As I tried to imply in my original post: Harris' talk about low inflation or fighting inflation loses on a technicality, which is that people tend to experience inflation as the current price not the rate of change in the current price. Thus, when Harris is talking about inflation fighting and inflation cooling down, you have a bunch of people who look at the price of eggs/pizza/houses and say, "this shit is still expensive, Dems are full of shit." They are not looking at the CPI, and calculating the year-over-year change.
Let me share an anecdote: I worked on a project to estimate household-level price sensitivities to the market basket of goods commonly used in CPI calculations. (My employer had shopper-card/upc/transaction-level data from tons of major grocery chains across the USA with which to attempt this project.) I tried to read through the docs on how CPI is calculated, and let me tell you: major snoozefest, and I consider myself "a numbers guy."
I doubt the run-of-the-mill American can accurately define inflation.
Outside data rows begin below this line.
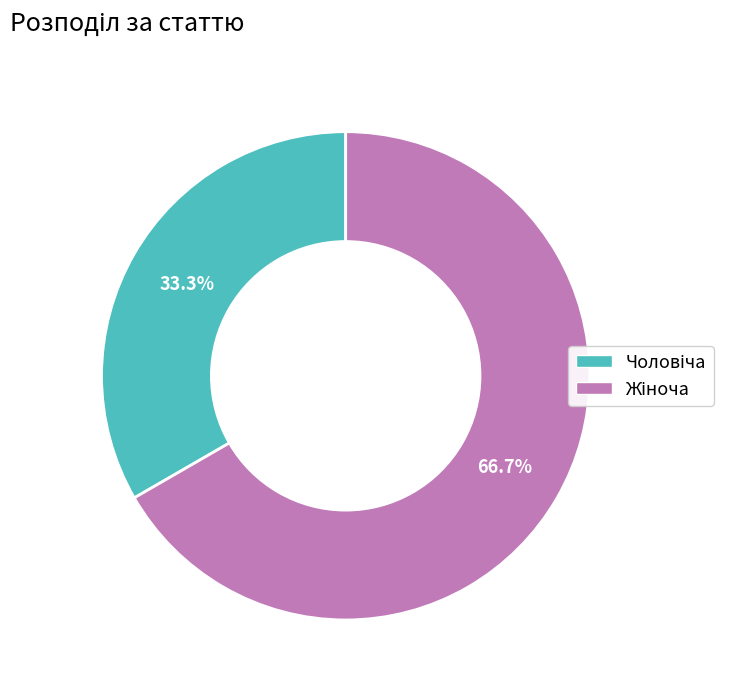

To the nearest percent, what percentage of the pie is Чоловіча?

33%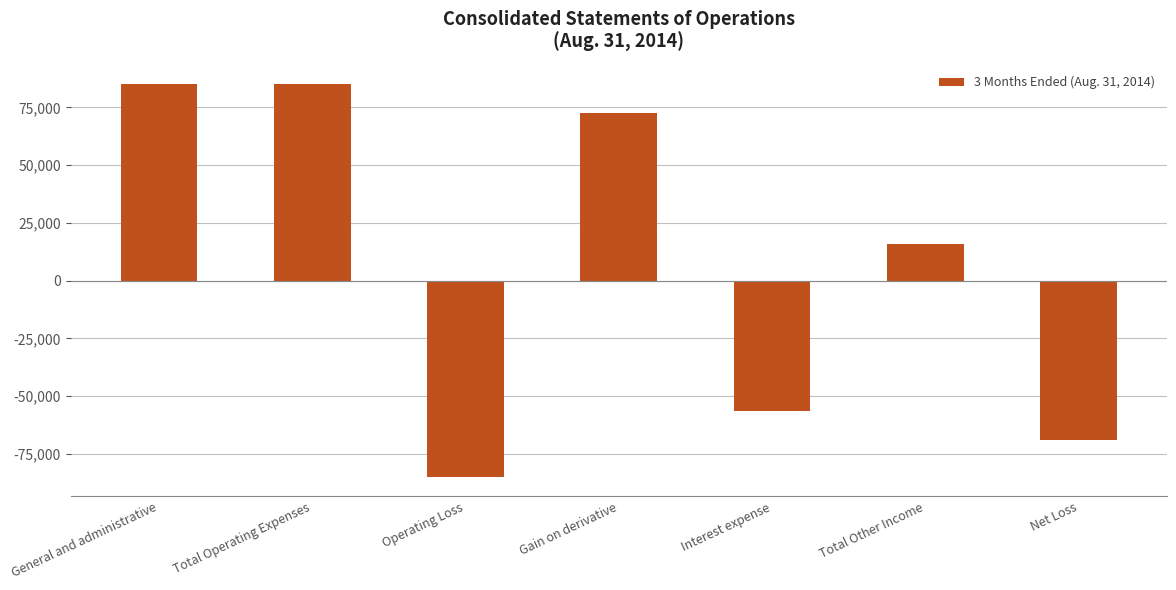

What is the average value?

6762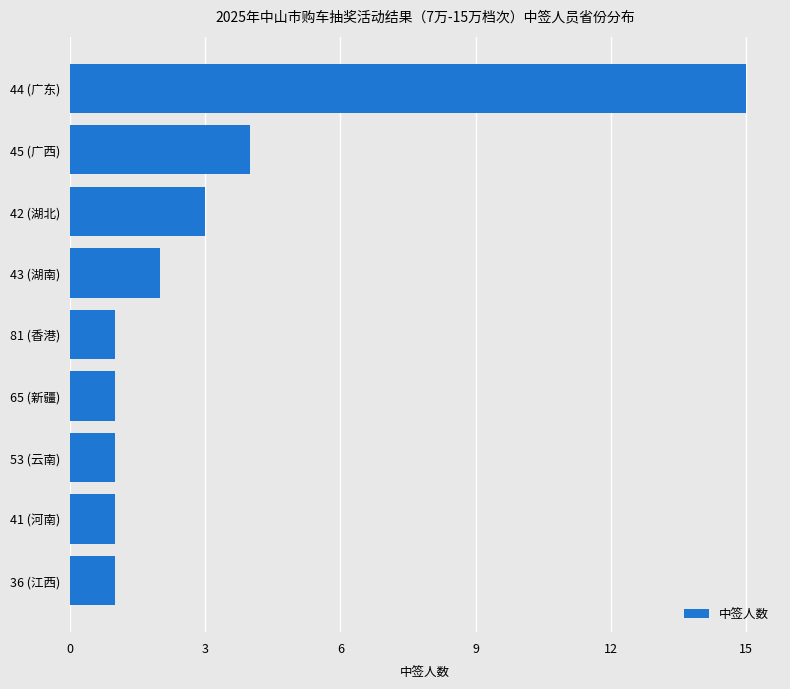

What is the average value?

3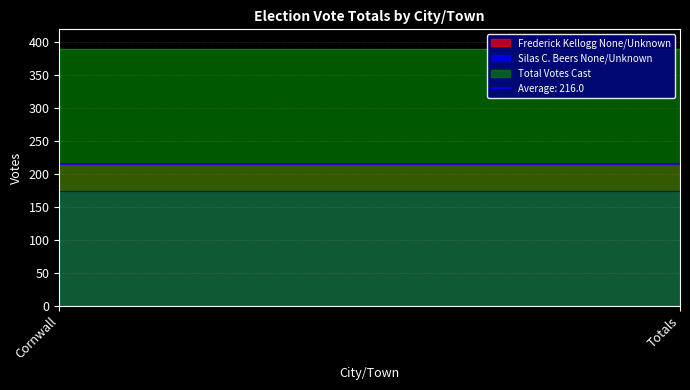

What is the value of the Total Votes Cast point at the 1st from the left?

390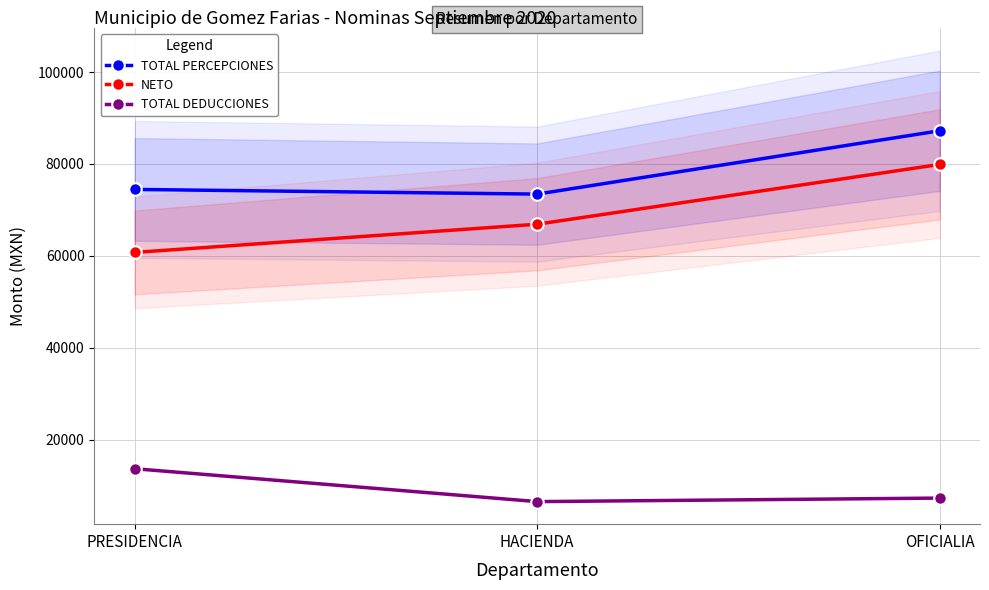

What is the total value across all series at HACIENDA?

146882.0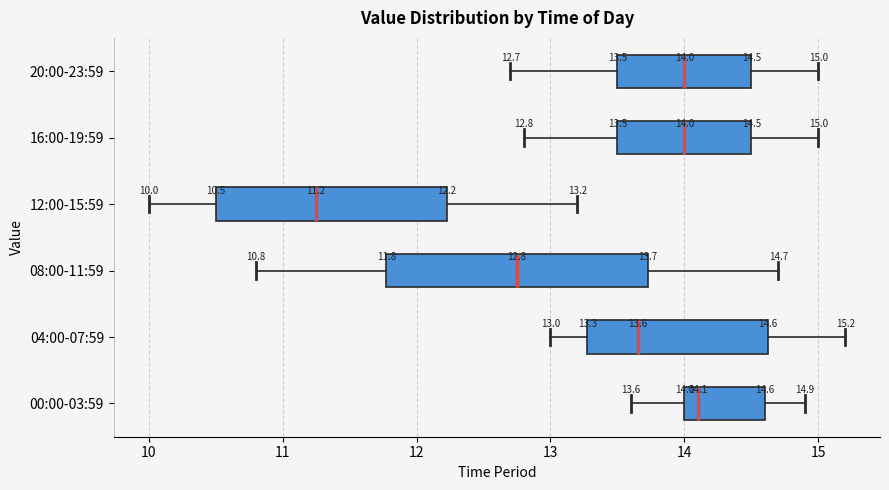

Comparing the boxes themselves (not the whiskers), which one is the widest?

08:00-11:59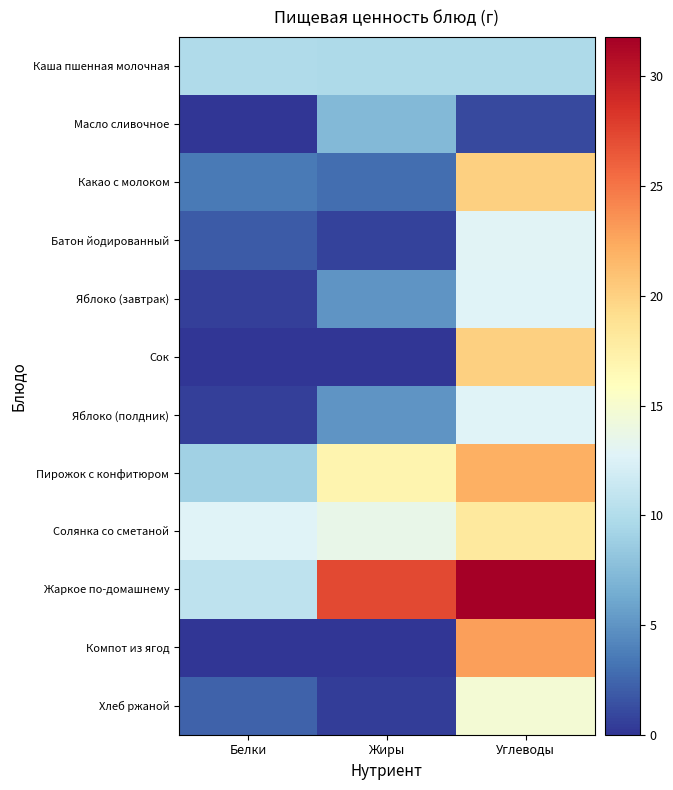

Rank the series at Белки from lowest to highest value.

Сок, Компот из ягод, Масло сливочное, Яблоко (завтрак), Яблоко (полдник), Батон йодированный, Хлеб ржаной, Какао с молоком, Пирожок с конфитюром, Каша пшенная молочная, Жаркое по-домашнему, Солянка со сметаной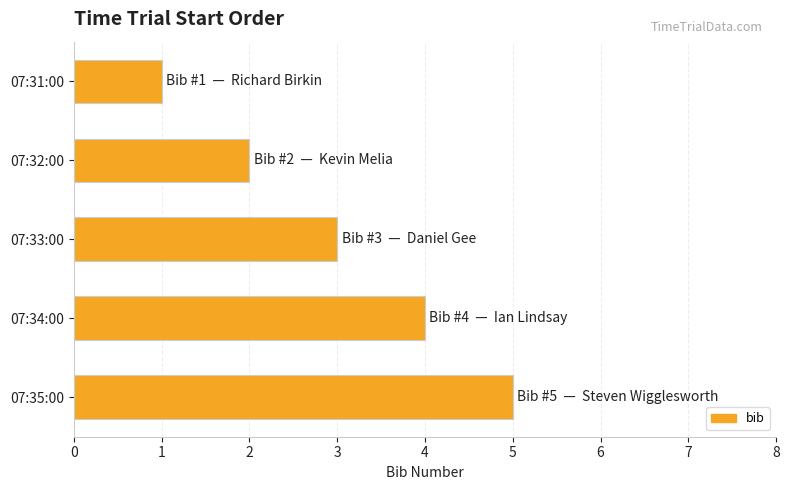

What is the label of the 4th bar from the top?

07:34:00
Consequently, "look at how we fought inflation" is the wrong campaign slogan.
"The Rent is too Damn High" is still a well-recognized meme. I doubt many people remember the gentleman's name or what he was running for. But the message worked! It's got to be simple and focused.
Slogans are important. Everyone knows MAGA, it's on the hat, but can you name Harris, Biden, or Clintons?
People are suffering and the Dems ran on 'things are going great'. To the people suffering that feelz/vibez like 'our version of great DNGAF about you'. It's easy to see how that could be a less than optimal message for a candidate for election.